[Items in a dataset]

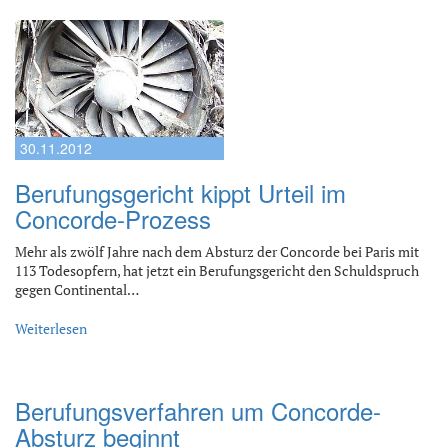
30.11.2012
Berufungsgericht kippt Urteil im
Concorde-Prozess
Mehr als zwölf Jahre nach dem Absturz der Concorde bei Paris mit
113 Todesopfern, hat jetzt ein Berufungsgericht den Schuldspruch
gegen Continental…
Weiterlesen
Berufungsverfahren um Concorde-
Absturz beginnt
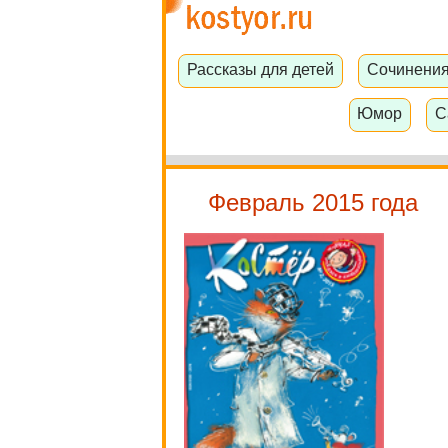
Рассказы для детей
Сочинени
Юмор
С
Февраль 2015 года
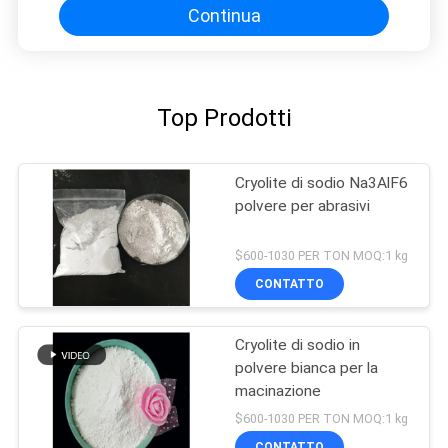
Continua
Top Prodotti
Cryolite di sodio Na3AlF6
polvere per abrasivi
$600-1030 PER TON MOQ:1 kg
CONTATTO
Cryolite di sodio in
polvere bianca per la
macinazione
$600-1030 PER TON MOQ:1 kg
CONTATTO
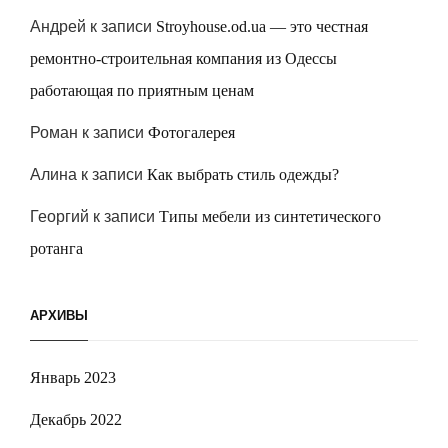
Андрей
к записи
Stroyhouse.od.ua — это честная
ремонтно-строительная компания из Одессы
работающая по приятным ценам
Роман
к записи
Фотогалерея
Алина
к записи
Как выбрать стиль одежды?
Георгий
к записи
Типы мебели из синтетического
ротанга
АРХИВЫ
Январь 2023
Декабрь 2022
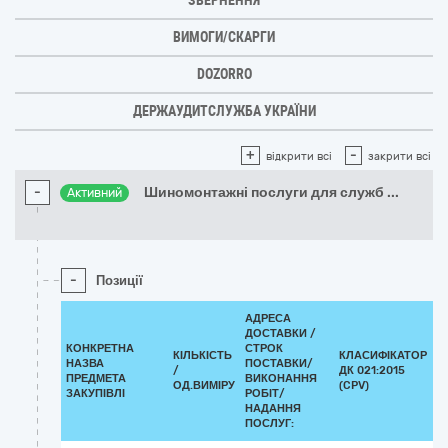
ЗВЕРНЕННЯ
ВИМОГИ/СКАРГИ
DOZORRO
ДЕРЖАУДИТСЛУЖБА УКРАЇНИ
+
-
відкрити всі
закрити всі
-
Шиномонтажні послуги для служб
...
Активний
-
Позиції
АДРЕСА
ДОСТАВКИ /
КОНКРЕТНА
СТРОК
КІЛЬКІСТЬ
КЛАСИФІКАТОР
НАЗВА
ПОСТАВКИ/
/
ДК 021:2015
ПРЕДМЕТА
ВИКОНАННЯ
ОД.ВИМІРУ
(CPV)
ЗАКУПІВЛІ
РОБІТ/
НАДАННЯ
ПОСЛУГ:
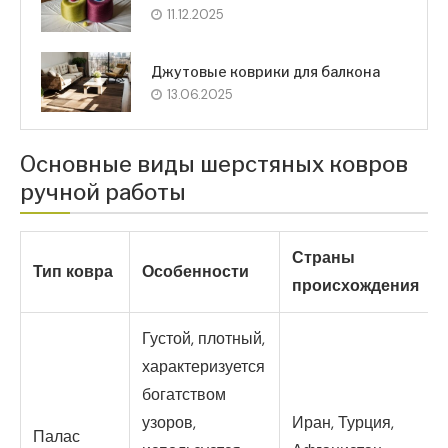
11.12.2025
Джутовые коврики для балкона
13.06.2025
Основные виды шерстяных ковров
ручной работы
Страны
Тип ковра
Особенности
происхождения
Густой, плотный,
характеризуется
богатством
узоров,
Иран, Турция,
Палас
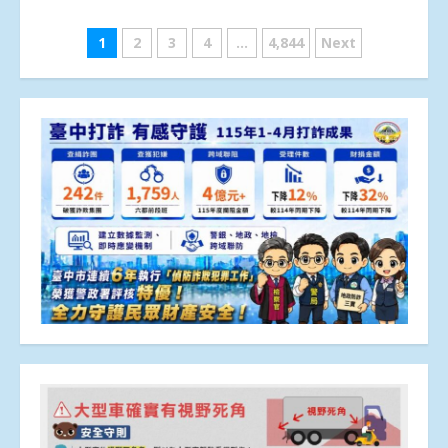
文
1
2
3
4
...
4,844
Next
章
分
頁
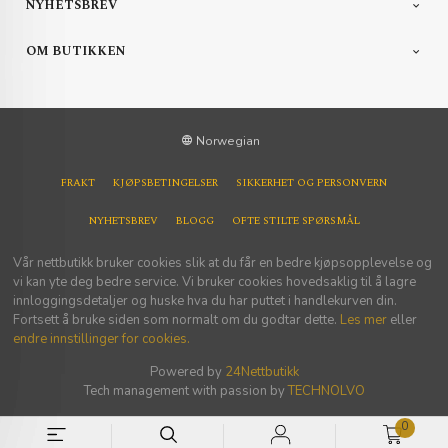
NYHETSBREV
OM BUTIKKEN
Norwegian
FRAKT
KJØPSBETINGELSER
SIKKERHET OG PERSONVERN
NYHETSBREV
BLOGG
OFTE STILTE SPØRSMÅL
Vår nettbutikk bruker cookies slik at du får en bedre kjøpsopplevelse og
vi kan yte deg bedre service. Vi bruker cookies hovedsaklig til å lagre
innloggingsdetaljer og huske hva du har puttet i handlekurven din.
Fortsett å bruke siden som normalt om du godtar dette.
Les mer
eller
endre innstillinger for cookies.
Powered by
24Nettbutikk
Tech management with passion by
TECHNOLVO
0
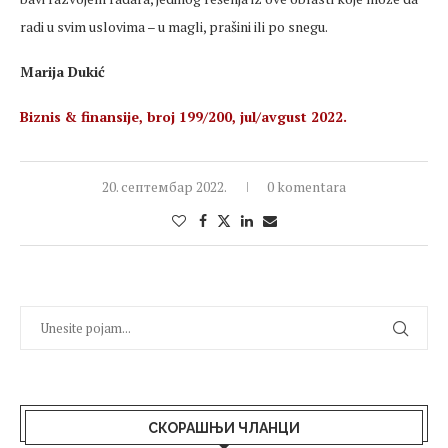
radi u svim uslovima – u magli, prašini ili po snegu.
Marija Dukić
Biznis & finansije, broj 199/200, jul/avgust 2022.
20. септембар 2022.
0 komentara
СКОРАШЊИ ЧЛАНЦИ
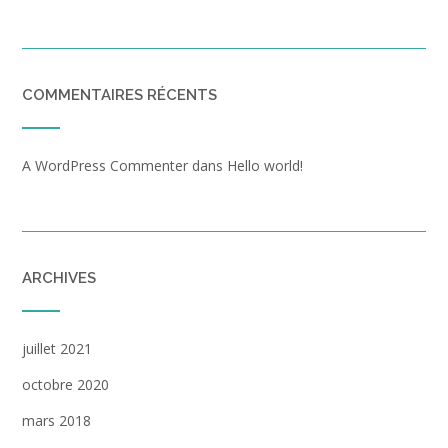
COMMENTAIRES RÉCENTS
A WordPress Commenter
dans
Hello world!
ARCHIVES
juillet 2021
octobre 2020
mars 2018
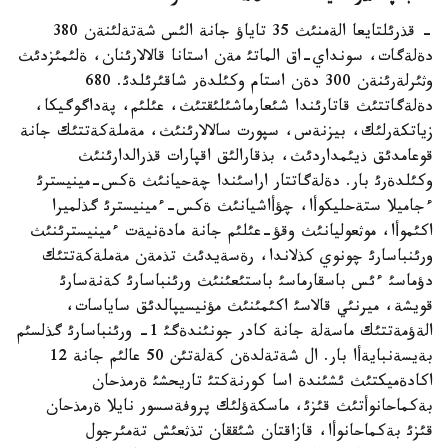
- قذرئلتايعا الةمنئث 35 تاياؤ جانة الئس شةتةلئنةن 380
دةلةگات، سونداي-اق الماتئ مةن استانا قالالارئنان، ةلئمئزدئث
وثئرلةرئنةن 300 دةن استام وكئلدةر شاقئرئلدئ. 680
دةلةگاتتئث قاتارئندا شئعارماشئلئقتئث، عئلئم، پةداگوگيكا،
زياتكةرلئك، بيزنةس، سپورت سالالارئنئث، مةملةكةتتئك جانة
قوعامدئق ذيئمداردئث، بذقارالئق اقپارات قذرالدارئنئث
وكئلدةرئ بار. دةلةگاتتار اراسئندا چةحيانئث ةكس-مينيسترئ
ءجاميلا ستةحليكوأا، چؤأاشيانئث ةكس-ءمينيسترئ گذلميرا
اكئموأا، موثعوليانئث وقؤ-عئلئم جانة مادةنيةت ءمينيسترئنئث
ورئنباسارئ چونوي كذلاندا، رةسةيدئث تذمةن مةملةكةتتئك
دؤماسئ ءئس باسقارماسئ باستئعئنئث ورئنباسارئ كةنةسارئ
قويشة، ميرنئي قالاسئ اكئمئنئث مؤنيسيپالدئق ساياسات،
الةؤمةتتئك ماسةلة جانة كادر جونئندةگئ 1- ورئنباسارئ گذلسئم
بةيسةنبايةأا بار. ال شةتةلدةن كةلةتئن 50 عالئم جانة 12
اكادةميكتئث ئشئندة اسا كورنةكتئ تاريحشئ ةرمذحان
بةكماحانوأتئث قئزئ، ماسكةؤلئك پروفةسسور نايلا ةرمذحان
قئزئ بةكماحانوأا، قازاقتان شئققان تذثعئش تةمئرجول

[AIM OF THE TASK]
Reproduce the text of every row above line for line without changing anything, and leave the pictures out.

[ANSWER TO THIS PROBLEM]
30.11.2012
Berufungsgericht kippt Urteil im
Concorde-Prozess
Mehr als zwölf Jahre nach dem Absturz der Concorde bei Paris mit
113 Todesopfern, hat jetzt ein Berufungsgericht den Schuldspruch
gegen Continental…
Weiterlesen
Berufungsverfahren um Concorde-
Absturz beginnt
Рассказы для детей
Сочинени
Юмор
С
Февраль 2015 года
Continua
Top Prodotti
Cryolite di sodio Na3AlF6
polvere per abrasivi
$600-1030 PER TON MOQ:1 kg
CONTATTO
Cryolite di sodio in
polvere bianca per la
macinazione
$600-1030 PER TON MOQ:1 kg
CONTATTO
Андрей
к записи
Stroyhouse.od.ua — это честная
ремонтно-строительная компания из Одессы
работающая по приятным ценам
Роман
к записи
Фотогалерея
Алина
к записи
Как выбрать стиль одежды?
Георгий
к записи
Типы мебели из синтетического
ротанга
АРХИВЫ
Январь 2023
Декабрь 2022
ЗВЕРНЕННЯ
ВИМОГИ/СКАРГИ
DOZORRO
ДЕРЖАУДИТСЛУЖБА УКРАЇНИ
+
-
відкрити всі
закрити всі
-
Шиномонтажні послуги для служб
...
Активний
-
Позиції
АДРЕСА
ДОСТАВКИ /
КОНКРЕТНА
СТРОК
КІЛЬКІСТЬ
КЛАСИФІКАТОР
НАЗВА
ПОСТАВКИ/
/
ДК 021:2015
ПРЕДМЕТА
ВИКОНАННЯ
ОД.ВИМІРУ
(CPV)
ЗАКУПІВЛІ
РОБІТ/
НАДАННЯ
ПОСЛУГ:
11.12.2025
Джутовые коврики для балкона
13.06.2025
Основные виды шерстяных ковров
ручной работы
Страны
Тип ковра
Особенности
происхождения
Густой, плотный,
характеризуется
богатством
узоров,
Иран, Турция,
Палас
文
1
2
3
4
...
4,844
Next
章
分
頁
NYHETSBREV
OM BUTIKKEN
Norwegian
FRAKT
KJØPSBETINGELSER
SIKKERHET OG PERSONVERN
NYHETSBREV
BLOGG
OFTE STILTE SPØRSMÅL
Vår nettbutikk bruker cookies slik at du får en bedre kjøpsopplevelse og
vi kan yte deg bedre service. Vi bruker cookies hovedsaklig til å lagre
innloggingsdetaljer og huske hva du har puttet i handlekurven din.
Fortsett å bruke siden som normalt om du godtar dette.
Les mer
eller
endre innstillinger for cookies.
Powered by
24Nettbutikk
Tech management with passion by
TECHNOLVO
0
radi u svim uslovima – u magli, prašini ili po snegu.
Marija Dukić
Biznis & finansije, broj 199/200, jul/avgust 2022.
20. септембар 2022.
0 komentara
СКОРАШЊИ ЧЛАНЦИ
COMMENTAIRES RÉCENTS
A WordPress Commenter
dans
Hello world!
ARCHIVES
juillet 2021
octobre 2020
mars 2018
- قذرئلتايعا الةمنئث 35 تاياؤ جانة الئس شةتةلئنةن 380
دةلةگات، سونداي-اق الماتئ مةن استانا قالالارئنان، ةلئمئزدئث
وثئرلةرئنةن 300 دةن استام وكئلدةر شاقئرئلدئ. 680
دةلةگاتتئث قاتارئندا شئعارماشئلئقتئث، عئلئم، پةداگوگيكا،
زياتكةرلئك، بيزنةس، سپورت سالالارئنئث، مةملةكةتتئك جانة
قوعامدئق ذيئمداردئث، بذقارالئق اقپارات قذرالدارئنئث
وكئلدةرئ بار. دةلةگاتتار اراسئندا چةحيانئث ةكس-مينيسترئ
ءجاميلا ستةحليكوأا، چؤأاشيانئث ةكس-ءمينيسترئ گذلميرا
اكئموأا، موثعوليانئث وقؤ-عئلئم جانة مادةنيةت ءمينيسترئنئث
ورئنباسارئ چونوي كذلاندا، رةسةيدئث تذمةن مةملةكةتتئك
دؤماسئ ءئس باسقارماسئ باستئعئنئث ورئنباسارئ كةنةسارئ
قويشة، ميرنئي قالاسئ اكئمئنئث مؤنيسيپالدئق ساياسات،
الةؤمةتتئك ماسةلة جانة كادر جونئندةگئ 1- ورئنباسارئ گذلسئم
بةيسةنبايةأا بار. ال شةتةلدةن كةلةتئن 50 عالئم جانة 12
اكادةميكتئث ئشئندة اسا كورنةكتئ تاريحشئ ةرمذحان
بةكماحانوأتئث قئزئ، ماسكةؤلئك پروفةسسور نايلا ةرمذحان
قئزئ بةكماحانوأا، قازاقتان شئققان تذثعئش تةمئرجول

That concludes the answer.